⟨

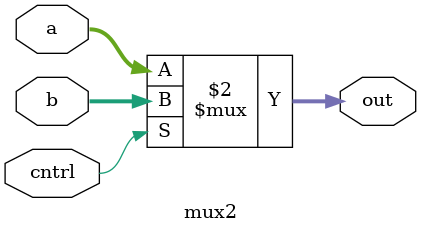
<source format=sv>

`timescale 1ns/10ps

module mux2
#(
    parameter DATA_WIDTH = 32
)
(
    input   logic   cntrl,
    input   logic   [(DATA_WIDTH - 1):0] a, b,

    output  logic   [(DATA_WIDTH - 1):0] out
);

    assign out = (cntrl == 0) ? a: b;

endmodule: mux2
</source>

⟩
⟨

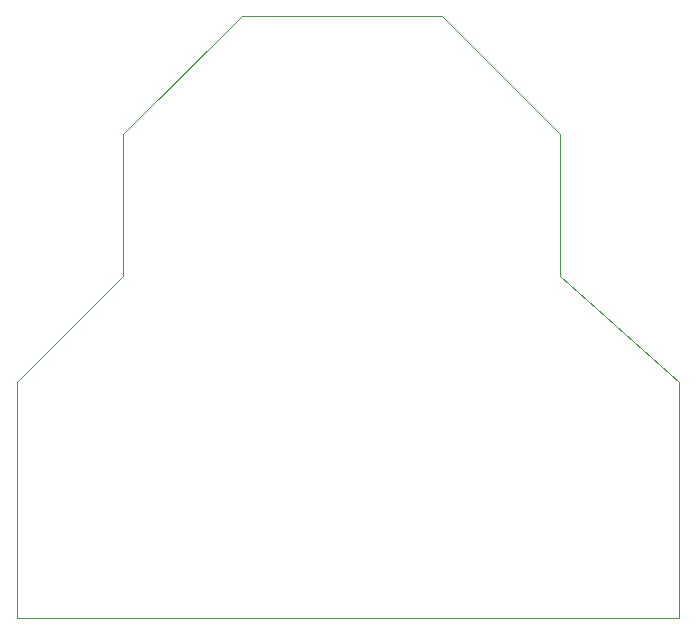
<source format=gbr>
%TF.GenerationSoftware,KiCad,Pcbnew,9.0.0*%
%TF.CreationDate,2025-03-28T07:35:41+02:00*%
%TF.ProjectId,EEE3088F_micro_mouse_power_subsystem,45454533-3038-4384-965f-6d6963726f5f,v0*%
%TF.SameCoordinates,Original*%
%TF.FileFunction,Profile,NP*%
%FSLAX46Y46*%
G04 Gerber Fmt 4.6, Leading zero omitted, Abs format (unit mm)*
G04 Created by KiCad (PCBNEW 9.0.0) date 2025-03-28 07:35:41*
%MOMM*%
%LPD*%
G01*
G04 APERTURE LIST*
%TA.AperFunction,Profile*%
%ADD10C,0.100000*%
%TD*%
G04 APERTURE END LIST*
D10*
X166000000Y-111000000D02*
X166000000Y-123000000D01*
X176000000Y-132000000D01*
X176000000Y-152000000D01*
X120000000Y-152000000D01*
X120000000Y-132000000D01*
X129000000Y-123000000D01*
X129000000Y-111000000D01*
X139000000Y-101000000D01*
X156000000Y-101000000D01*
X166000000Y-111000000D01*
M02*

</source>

⟩

# What to produce
Where does the word "Profile" appear in the listing above? Copy every line that holds it.

# Exercise response
%TF.FileFunction,Profile,NP*%
%TA.AperFunction,Profile*%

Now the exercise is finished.